Mayor of La Possession
- Incumbent
- Assumed office 4 April 2014
- Preceded by: Roland Robert

Personal details
- Born: 26 July 1983 (age 42) La Possession, Réunion
- Party: Europe Ecology – The Greens (until 2011); Possession Écologie Solidaire (2011–2015); Citoyens de La Réunion en Action (2015– );
- Profession: Teacher

= Vanessa Miranville =

French politician

Vanessa Miranville (born 26 July 1983) is a French politician who has held office as the mayor of La Possession in Réunion since 2014. She is involved in green politics and advocates for more ecologically responsible management of household waste.

== Biography ==

=== Education ===
Miranville studied in Toulouse and Paris, and in 2004 she obtained her qualifications to teach mathematics for higher education. She graduated first place in the competition to earn her teacher's Agrégation and began teaching at the Collège Raymond-Vergès in her hometown of La Possession.

=== Career ===
From a young age, Miranville was involved in the Green movement in Toulouse. At the age of twenty, she also became involved with Greenpeace and the World Wide Fund for Nature. After completing her education, she returned to Réunion she joined the environmentalist party Europe Écologie Les Verts (EELV). She began working on the problem of household waste, co-founding a recycling organization called Recyclali. She became EELV's spokesperson on the island of Réunion and was offered second place on their ballot in the 2010 regional elections.

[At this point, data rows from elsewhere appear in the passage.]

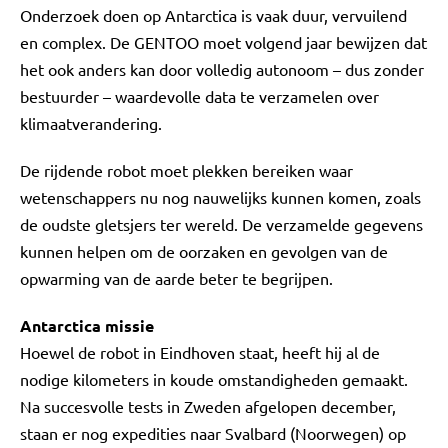
Onderzoek doen op Antarctica is vaak duur, vervuilend
en complex. De GENTOO moet volgend jaar bewijzen dat
het ook anders kan door volledig autonoom – dus zonder
bestuurder – waardevolle data te verzamelen over
klimaatverandering.
De rijdende robot moet plekken bereiken waar
wetenschappers nu nog nauwelijks kunnen komen, zoals
de oudste gletsjers ter wereld. De verzamelde gegevens
kunnen helpen om de oorzaken en gevolgen van de
opwarming van de aarde beter te begrijpen.
Antarctica missie
Hoewel de robot in Eindhoven staat, heeft hij al de
nodige kilometers in koude omstandigheden gemaakt.
Na succesvolle tests in Zweden afgelopen december,
staan er nog expedities naar Svalbard (Noorwegen) op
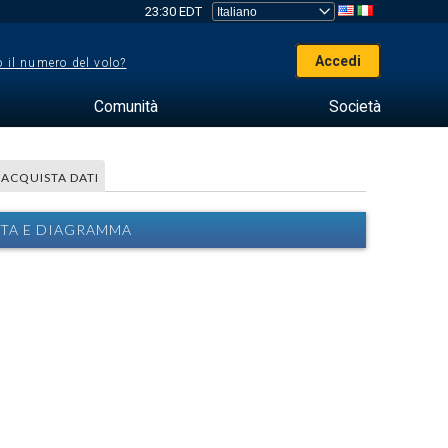
23:30 EDT
Accedi
 il numero del volo?
Comunità
Società
ACQUISTA DATI
RTA E DIAGRAMMA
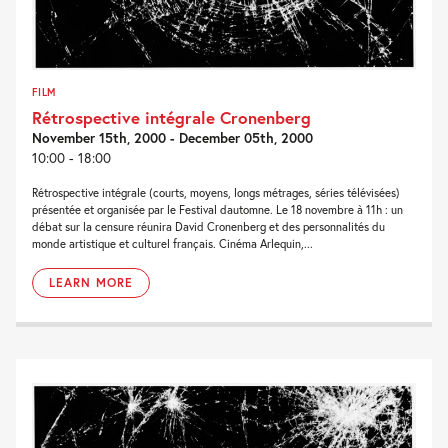
FILM
Rétrospective intégrale Cronenberg
November 15th, 2000 - December 05th, 2000
10:00 - 18:00
Rétrospective intégrale (courts, moyens, longs métrages, séries télévisées)
présentée et organisée par le Festival dautomne. Le 18 novembre à 11h : un
débat sur la censure réunira David Cronenberg et des personnalités du
monde artistique et culturel français. Cinéma Arlequin,...
LEARN MORE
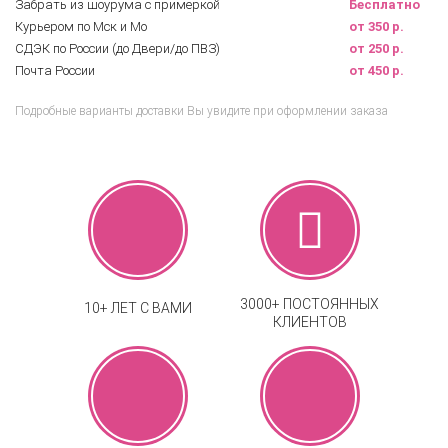
Забрать из шоурума с примеркой
Бесплатно
Курьером по Мск и Мо
от 350 р.
СДЭК по России (до Двери/до ПВЗ)
от 250 р.
Почта России
от 450 р.
Подробные варианты доставки Вы увидите при оформлении заказа
3000+ ПОСТОЯННЫХ
10+ ЛЕТ С ВАМИ
КЛИЕНТОВ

In the 2011 French cantonal elections, Miranville ran in the canton of La Possession. She gained 26.1% of the vote but lost to outgoing general councilor Roland Robert who won the election in the first round with 57.5% of the vote. That same year, she left EELV and formed her own political party, Possession Écologie Solidaire (PES). In this new party, she ran in the 2014 municipal elections for mayor of La Possession. Running another time against Roland Robert, she secured 56.5% of the vote and defeated her opponent, becoming the first female mayor in Réunion.

After taking office, she was also elected to be a vice president of the Territoire de la Côte Ouest, an agglomeration community which encompasses La Possession and four other cantons. In 2015, her party became Citoyens de La Réunion en Action (CREA). She was a candidate in the 2017 Senate election to represent Réunion, but the list which she was on garnered just 2.3% of the vote. In the 2020 municipal elections, Miranville's party won the first round with 45.2% of the vote and the second round with 64.8% of the vote on 28 June 2020. On 3 July, she was re-elected as mayor of La Possession.

In August 2020, Miranville announced her candidacy in the 2021 regional elections in Réunion. Her platform for the election focused on ecological concerns and participatory democracy, and specific campaign promises included revising dock dues, increasing public housing, and receiving citizen feedback on the future of the Nouvelle route du Littoral, a new coastal road which would connect La Possession with Saint-Denis. She achieved fourth place, narrowly failing to move on in the second round with 9.9% of the vote.